*** Opening of Extracted entries ***

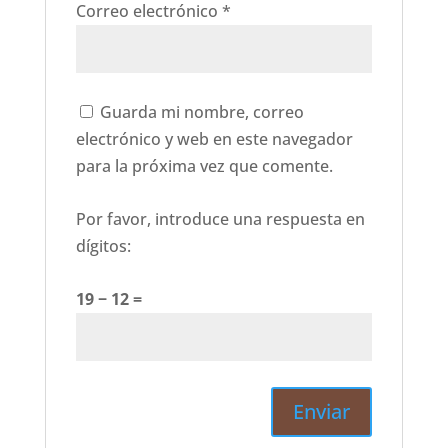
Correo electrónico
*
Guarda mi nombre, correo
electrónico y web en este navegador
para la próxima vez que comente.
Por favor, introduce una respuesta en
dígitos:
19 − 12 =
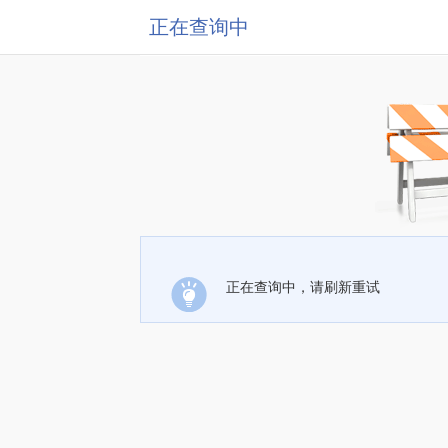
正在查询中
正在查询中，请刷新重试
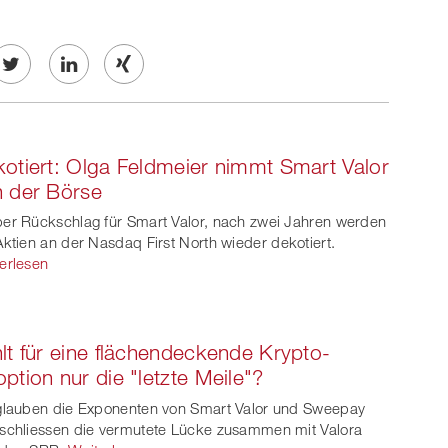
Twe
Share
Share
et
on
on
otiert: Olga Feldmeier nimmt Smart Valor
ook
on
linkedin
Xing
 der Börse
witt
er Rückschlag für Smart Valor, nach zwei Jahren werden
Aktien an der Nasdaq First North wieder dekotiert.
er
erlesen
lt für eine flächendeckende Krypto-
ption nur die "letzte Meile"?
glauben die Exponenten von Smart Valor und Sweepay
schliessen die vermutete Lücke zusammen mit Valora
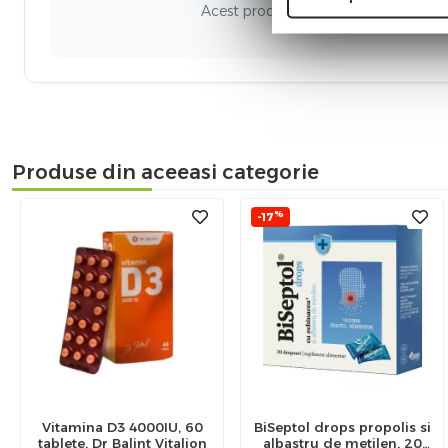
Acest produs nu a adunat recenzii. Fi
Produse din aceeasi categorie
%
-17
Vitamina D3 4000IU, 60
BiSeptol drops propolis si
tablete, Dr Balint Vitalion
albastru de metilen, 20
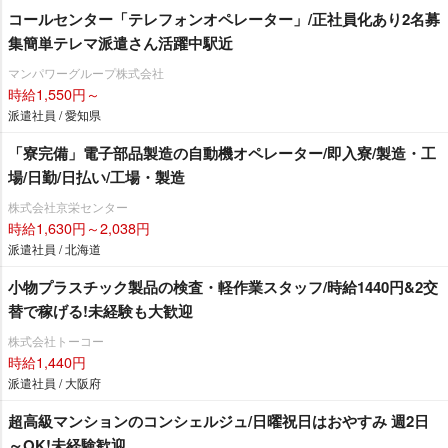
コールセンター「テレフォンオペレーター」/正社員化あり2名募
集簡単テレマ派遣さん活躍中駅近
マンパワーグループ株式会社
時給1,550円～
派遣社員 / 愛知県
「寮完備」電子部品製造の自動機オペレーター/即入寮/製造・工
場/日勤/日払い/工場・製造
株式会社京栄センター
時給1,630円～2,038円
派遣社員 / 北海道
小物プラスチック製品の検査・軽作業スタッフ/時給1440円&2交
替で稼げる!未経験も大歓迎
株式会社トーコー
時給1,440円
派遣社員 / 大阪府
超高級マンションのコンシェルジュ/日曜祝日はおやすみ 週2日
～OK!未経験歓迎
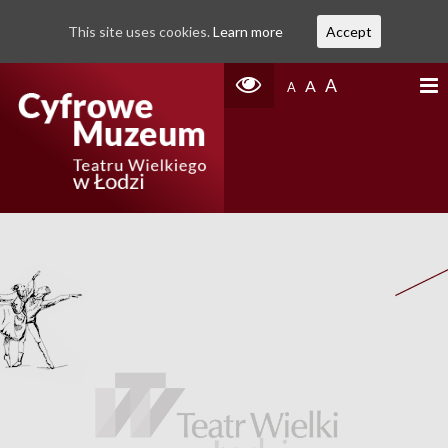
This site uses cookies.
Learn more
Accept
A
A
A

*** Close of Extracted entries ***

◆ Work request: Please write out the text of the entries word for word, from the very beginning through the line holding "正在查询中，请刷新重试", that line included, and leave the pictures out of your answer.

◆ Response for this exercise:
Correo electrónico
*
Guarda mi nombre, correo
electrónico y web en este navegador
para la próxima vez que comente.
Por favor, introduce una respuesta en
dígitos:
19 − 12 =
正在查询中
正在查询中，请刷新重试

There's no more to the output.